Photo provided by Australian National University (ANU) shows a close-up of a blue Morpho butterfly's wing at ANU in Canberra, Australia, May 16, 2017. Butterfly wings could be used to inspire new technology in solar cells, said ANU researchers, adding that "filtering" light could be a major feature of future solar projects. (Xinhua/ANU)
CANBERRA, May 17 (Xinhua) -- Butterfly wings could be used to inspire new technology in solar cells, according to researchers at the Australian National University (ANU) who said that "filtering" light could be a major feature of future solar projects.
Taking inspiration from the rare Peruvian butterfly, Morpho Didius, which has wings featuring tiny nanostructures which "scatter light to create a striking blue iridescence," Dr Niraj Lal from the ANU's Research School of Engineering said similar, man-made nanostructures could be used to finely control the direction of light in further experiments in the fields of architecture and even stealth.
"There's a whole bunch of potential new applications using our light-control technique, including next-generation solar cell, architectural and stealth technologies," Lal said in a statement detailing the research on Wednesday.
"Techniques to finely control the scattering, reflection and absorption of different colors of light are being used in the next generation of very high-efficiency solar panels.
"Being able to make light go exactly where you want it to go has proven to be tricky up until now."
Lal said the aim of the ANU's experiments was to absorb all of the blue, green and ultraviolet colors of sunlight in the "perovskite" layer of a solar cell, and all of the red, orange and yellow light in the "silicon" layer, known as a tandem solar cell with double-decker layers.

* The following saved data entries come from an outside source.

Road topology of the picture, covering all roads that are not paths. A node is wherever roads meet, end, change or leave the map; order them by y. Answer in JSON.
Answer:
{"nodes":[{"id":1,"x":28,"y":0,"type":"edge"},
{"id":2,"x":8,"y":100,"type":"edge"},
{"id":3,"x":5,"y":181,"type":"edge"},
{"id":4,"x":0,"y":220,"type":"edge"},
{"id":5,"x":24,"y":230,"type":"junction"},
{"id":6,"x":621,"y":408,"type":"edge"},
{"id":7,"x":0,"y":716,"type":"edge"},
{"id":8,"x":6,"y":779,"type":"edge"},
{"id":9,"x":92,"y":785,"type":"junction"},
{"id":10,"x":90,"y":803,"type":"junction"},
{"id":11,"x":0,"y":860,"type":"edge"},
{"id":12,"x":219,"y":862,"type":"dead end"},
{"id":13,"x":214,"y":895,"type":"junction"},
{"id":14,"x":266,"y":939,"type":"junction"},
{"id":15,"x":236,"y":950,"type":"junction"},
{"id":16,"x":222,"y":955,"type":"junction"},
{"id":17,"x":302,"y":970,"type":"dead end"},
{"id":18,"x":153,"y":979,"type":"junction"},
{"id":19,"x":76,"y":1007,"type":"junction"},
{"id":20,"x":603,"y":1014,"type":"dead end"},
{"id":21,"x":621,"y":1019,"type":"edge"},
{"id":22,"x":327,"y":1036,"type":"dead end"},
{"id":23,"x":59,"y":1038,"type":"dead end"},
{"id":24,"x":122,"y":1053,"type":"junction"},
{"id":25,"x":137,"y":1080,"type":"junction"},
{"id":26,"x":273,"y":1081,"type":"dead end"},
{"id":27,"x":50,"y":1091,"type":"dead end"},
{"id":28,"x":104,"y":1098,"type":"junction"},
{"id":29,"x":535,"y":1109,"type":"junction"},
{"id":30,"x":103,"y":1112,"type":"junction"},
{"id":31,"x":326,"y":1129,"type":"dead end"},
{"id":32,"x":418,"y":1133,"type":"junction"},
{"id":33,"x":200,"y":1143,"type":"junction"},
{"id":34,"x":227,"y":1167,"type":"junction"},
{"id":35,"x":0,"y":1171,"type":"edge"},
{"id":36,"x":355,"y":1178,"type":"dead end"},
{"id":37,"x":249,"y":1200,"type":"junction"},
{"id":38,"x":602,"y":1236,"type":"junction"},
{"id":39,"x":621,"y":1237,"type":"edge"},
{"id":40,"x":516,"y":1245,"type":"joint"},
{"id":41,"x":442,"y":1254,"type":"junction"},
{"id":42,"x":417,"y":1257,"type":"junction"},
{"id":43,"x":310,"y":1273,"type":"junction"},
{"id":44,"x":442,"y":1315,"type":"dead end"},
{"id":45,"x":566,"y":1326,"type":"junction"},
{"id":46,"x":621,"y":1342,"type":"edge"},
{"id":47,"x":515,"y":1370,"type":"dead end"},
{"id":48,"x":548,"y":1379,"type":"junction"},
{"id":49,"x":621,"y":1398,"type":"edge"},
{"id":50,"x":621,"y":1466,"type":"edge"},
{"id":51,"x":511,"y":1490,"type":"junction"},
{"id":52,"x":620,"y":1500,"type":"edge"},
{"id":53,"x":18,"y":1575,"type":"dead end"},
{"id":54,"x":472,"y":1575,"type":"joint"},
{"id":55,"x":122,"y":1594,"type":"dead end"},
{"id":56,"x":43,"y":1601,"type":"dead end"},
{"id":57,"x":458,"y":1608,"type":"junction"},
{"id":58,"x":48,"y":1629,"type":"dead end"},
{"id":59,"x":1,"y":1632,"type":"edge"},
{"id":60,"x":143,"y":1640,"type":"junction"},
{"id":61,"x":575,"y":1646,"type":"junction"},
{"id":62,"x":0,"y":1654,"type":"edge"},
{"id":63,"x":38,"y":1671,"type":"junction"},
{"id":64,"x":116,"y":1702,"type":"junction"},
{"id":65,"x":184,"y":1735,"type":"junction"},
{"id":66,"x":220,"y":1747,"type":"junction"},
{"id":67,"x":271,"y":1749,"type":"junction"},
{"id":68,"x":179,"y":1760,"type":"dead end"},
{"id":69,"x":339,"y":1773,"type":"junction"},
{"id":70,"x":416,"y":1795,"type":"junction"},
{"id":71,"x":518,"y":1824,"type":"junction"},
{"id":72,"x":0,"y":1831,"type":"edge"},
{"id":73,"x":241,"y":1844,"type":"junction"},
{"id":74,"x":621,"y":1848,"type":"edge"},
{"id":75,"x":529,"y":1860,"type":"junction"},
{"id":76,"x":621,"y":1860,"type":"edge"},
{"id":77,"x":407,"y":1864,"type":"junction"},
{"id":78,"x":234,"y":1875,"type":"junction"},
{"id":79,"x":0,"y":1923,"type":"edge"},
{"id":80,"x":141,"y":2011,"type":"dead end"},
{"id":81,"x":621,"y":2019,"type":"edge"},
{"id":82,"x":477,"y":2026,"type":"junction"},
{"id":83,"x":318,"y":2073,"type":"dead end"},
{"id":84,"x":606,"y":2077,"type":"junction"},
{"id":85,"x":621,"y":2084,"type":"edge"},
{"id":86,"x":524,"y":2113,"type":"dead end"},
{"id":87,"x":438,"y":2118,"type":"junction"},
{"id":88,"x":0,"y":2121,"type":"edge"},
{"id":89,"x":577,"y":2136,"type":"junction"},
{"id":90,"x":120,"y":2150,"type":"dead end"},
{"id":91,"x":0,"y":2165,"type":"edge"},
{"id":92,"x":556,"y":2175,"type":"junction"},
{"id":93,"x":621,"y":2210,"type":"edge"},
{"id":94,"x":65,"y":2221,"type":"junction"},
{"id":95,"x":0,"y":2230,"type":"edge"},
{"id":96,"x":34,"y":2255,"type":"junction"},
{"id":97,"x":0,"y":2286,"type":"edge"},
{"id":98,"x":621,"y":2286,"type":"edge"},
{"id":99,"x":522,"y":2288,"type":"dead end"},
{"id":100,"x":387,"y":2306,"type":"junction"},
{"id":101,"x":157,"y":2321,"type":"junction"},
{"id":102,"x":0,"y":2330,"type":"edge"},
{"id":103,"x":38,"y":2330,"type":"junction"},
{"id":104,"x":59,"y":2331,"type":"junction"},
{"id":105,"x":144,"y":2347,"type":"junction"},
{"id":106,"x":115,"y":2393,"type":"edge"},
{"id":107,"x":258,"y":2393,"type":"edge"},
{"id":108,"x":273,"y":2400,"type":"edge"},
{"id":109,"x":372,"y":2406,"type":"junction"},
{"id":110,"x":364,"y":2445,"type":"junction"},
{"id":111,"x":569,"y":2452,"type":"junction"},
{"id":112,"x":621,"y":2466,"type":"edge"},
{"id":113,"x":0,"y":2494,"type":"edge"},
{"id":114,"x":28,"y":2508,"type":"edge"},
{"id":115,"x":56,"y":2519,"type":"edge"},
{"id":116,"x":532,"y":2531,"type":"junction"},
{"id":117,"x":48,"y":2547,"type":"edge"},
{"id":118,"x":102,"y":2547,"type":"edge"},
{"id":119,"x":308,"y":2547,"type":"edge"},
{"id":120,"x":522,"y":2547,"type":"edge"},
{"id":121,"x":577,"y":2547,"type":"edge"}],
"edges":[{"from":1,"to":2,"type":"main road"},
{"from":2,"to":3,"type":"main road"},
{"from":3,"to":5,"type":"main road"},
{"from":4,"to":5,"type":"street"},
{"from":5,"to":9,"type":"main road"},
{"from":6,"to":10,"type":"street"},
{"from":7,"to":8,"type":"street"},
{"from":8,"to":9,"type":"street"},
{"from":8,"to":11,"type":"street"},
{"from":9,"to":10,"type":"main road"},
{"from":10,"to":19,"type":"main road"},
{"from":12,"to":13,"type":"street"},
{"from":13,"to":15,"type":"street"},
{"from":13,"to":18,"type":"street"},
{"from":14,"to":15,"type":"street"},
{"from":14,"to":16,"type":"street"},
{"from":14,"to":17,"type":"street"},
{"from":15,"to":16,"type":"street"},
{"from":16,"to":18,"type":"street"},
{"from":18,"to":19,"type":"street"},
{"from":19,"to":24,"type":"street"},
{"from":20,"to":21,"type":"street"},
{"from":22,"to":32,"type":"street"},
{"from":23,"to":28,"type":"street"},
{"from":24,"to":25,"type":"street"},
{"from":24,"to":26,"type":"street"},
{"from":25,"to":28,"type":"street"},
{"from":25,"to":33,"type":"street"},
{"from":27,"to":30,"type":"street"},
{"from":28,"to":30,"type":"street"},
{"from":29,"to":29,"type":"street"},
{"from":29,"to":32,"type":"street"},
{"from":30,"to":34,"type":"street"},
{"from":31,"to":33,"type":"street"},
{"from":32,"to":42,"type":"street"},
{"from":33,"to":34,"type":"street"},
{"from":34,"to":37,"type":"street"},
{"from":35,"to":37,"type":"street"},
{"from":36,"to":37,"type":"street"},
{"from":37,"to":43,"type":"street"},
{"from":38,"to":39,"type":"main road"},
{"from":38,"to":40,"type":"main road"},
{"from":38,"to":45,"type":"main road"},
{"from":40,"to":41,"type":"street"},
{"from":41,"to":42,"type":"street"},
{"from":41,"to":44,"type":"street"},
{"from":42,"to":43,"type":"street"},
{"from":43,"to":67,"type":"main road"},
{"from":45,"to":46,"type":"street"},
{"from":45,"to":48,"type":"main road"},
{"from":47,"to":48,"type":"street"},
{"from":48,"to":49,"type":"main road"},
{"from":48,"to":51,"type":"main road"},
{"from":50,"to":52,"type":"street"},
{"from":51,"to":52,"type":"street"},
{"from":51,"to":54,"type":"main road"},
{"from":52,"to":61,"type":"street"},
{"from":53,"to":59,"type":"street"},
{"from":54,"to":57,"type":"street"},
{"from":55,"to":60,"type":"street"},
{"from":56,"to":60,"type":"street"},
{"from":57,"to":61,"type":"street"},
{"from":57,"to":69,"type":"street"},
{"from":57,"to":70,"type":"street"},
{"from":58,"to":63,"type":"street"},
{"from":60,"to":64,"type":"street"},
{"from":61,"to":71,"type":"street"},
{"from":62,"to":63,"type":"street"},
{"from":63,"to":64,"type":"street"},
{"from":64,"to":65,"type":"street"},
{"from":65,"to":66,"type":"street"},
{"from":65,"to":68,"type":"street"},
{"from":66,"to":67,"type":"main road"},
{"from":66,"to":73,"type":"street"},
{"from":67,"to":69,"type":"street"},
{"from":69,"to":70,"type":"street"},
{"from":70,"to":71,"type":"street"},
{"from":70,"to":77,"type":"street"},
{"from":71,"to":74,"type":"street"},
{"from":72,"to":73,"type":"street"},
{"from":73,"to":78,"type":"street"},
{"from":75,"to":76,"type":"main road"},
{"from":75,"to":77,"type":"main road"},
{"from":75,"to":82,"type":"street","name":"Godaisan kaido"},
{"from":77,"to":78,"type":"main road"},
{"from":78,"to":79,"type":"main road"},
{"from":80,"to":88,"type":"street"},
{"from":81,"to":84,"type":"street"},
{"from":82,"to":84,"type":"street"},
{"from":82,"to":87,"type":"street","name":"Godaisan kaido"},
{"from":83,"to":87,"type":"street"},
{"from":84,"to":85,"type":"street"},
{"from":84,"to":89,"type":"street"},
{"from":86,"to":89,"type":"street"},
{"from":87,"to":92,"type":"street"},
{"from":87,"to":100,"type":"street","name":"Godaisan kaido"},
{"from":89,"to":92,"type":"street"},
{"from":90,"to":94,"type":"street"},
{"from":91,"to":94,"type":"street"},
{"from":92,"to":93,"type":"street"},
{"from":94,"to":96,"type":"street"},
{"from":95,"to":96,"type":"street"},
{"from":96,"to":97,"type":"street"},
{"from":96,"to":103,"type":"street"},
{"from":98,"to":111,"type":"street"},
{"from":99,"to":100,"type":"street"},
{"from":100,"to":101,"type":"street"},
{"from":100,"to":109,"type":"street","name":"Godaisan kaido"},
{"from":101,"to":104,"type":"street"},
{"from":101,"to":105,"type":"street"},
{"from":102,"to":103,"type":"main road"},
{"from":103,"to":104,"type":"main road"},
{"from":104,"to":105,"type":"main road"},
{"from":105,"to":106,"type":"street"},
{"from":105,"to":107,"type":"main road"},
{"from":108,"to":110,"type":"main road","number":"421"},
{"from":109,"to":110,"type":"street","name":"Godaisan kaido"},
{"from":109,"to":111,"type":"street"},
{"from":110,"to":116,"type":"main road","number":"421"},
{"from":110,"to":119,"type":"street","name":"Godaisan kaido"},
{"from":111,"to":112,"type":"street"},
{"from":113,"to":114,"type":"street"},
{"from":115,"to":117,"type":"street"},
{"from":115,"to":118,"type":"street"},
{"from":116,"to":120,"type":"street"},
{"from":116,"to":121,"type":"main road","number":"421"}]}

He said perfecting this technique could open the door to applications in architecture, whereby windows could filter certain colors of light, and stealth, such as by making opaque objects transparent to certain colors and vice-versa.
"We were surprised by how well our tiny cone-shaped structures worked to direct different colors of light where we wanted them to go," Lal said.
"Using our approach, a window could be designed to be transparent to some colours non-see through and matte textured for others, so there are very cool potential applications in architecture."